Segment Start: SOURCE TEXT

MDX query for Subtree Members and Leaf Members


Suppose we have a GEO dimension. In the dimension we have some of the attributes which are in fact geography at different levels. We also have a hierarchy with these attributes.

The lowest level or the leaf level of this Hierarchy is “Level1 Key” which is in fact brick level geography codes. The top level is Level5 Name, which corresponds to the “National”.

Now we will see some useful mdx queries to retrieve specific type of members from this Hierarchy.

We want to retrieve all the leaf members which is essentially the “Level1 Key” members here.

 

select {[GEO].[Hierarchy].[Level1 Key].members} on rows,

{} on columns

from [Beiersdorf];

 

But if we want to write a generic mdx query assuming that we don’t know the lowest level. We just know the Hierarchy and we want to have all the leaf members.

 

select

{

      filter(

            [GEO].[Hierarchy].members,

      [GEO].[Hierarchy].currentmember.LEVEL.ordinal=[GEO].[Hierarchy].LEVELS.COUNT-1

      )

} on rows,

{} on columns

from [Beiersdorf];

 

This query uses the logic that we are taking all the members of the hierarchy and then matching the ordinal no of each member with the Total level count of the hierarchy. Then if the ordinal no is 1 less then the total level count of the hierarchy, we are meeting the leaf members. This mdx query does not need to hard coded lowest level name.

 

We want to retrieve all the members at all the levels.

 

select {[GEO].[Hierarchy].members} on rows,

{} on columns

from [Beiersdorf];

 

This is really simple.

 

But if we want to get this for a particular subtree of the full hierarchy, then we will need a simple trick. Suppose we want all members of this hierarchy that is rooted at a member of “Level3 Name”.

Segment End: SOURCE TEXT
Segment Start: MATERIAL SHOWN

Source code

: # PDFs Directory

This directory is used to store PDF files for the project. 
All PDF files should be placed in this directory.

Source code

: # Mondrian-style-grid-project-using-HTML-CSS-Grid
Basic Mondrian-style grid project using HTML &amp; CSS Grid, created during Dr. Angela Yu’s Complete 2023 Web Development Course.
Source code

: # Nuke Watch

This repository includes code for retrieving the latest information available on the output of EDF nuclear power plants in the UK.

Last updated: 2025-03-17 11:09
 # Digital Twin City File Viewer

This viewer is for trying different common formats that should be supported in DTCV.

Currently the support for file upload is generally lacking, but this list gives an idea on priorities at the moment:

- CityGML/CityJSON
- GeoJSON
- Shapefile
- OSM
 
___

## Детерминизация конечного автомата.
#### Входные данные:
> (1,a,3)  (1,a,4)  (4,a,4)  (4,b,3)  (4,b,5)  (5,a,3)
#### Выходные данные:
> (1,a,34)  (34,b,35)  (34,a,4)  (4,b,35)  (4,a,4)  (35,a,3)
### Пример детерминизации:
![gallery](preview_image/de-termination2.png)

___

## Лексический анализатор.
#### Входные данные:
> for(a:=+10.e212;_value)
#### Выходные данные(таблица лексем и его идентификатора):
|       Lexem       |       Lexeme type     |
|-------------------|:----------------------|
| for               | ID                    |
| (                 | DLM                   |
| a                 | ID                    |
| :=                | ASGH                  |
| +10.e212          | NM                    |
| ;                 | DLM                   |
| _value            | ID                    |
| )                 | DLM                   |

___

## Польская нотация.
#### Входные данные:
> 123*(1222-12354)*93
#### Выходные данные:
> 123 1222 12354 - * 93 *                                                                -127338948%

Segment End: MATERIAL SHOWN

• [YOUR ASSIGNMENT]
Extend the MDX tutorial on subtree and leaf members past its final sentence. The entries have no part in this exercise.

• [REPLY TO THE TASK]
 

 

We want to get all the members that lye in the subtree of BRUNETTI

 

 

select

{     filter(

            [GEO].[Hierarchy].members,

            ancestor(

                  [GEO].[Hierarchy].currentmember, [GEO].[Hierarchy].[Level3 Name]

            ) is [GEO].[Hierarchy].[Level3 Name].&[1]

      )

} on rows,

{} on columns

from [Beiersdorf];

 

The trick here is to take only the nodes from the hierarchy, that has BRUNETTI as there ancestor at “Level3 Name”.

 

Now we want to get all the leaf members under BRUNETTI, not all the members of the subtree.

This is simply the combination of the above 2 queries.

 

select

{

      filter(

            [GEO].[Hierarchy].members,

            [GEO].[Hierarchy].currentmember.LEVEL.ordinal=[GEO].[Hierarchy].LEVELS.COUNT-1

            and

            ancestor(

                  [GEO].[Hierarchy].currentmember,

                  [GEO].[Hierarchy].[Level3 Name]) is [GEO].[Hierarchy].[Level3 Name].&[1]

            )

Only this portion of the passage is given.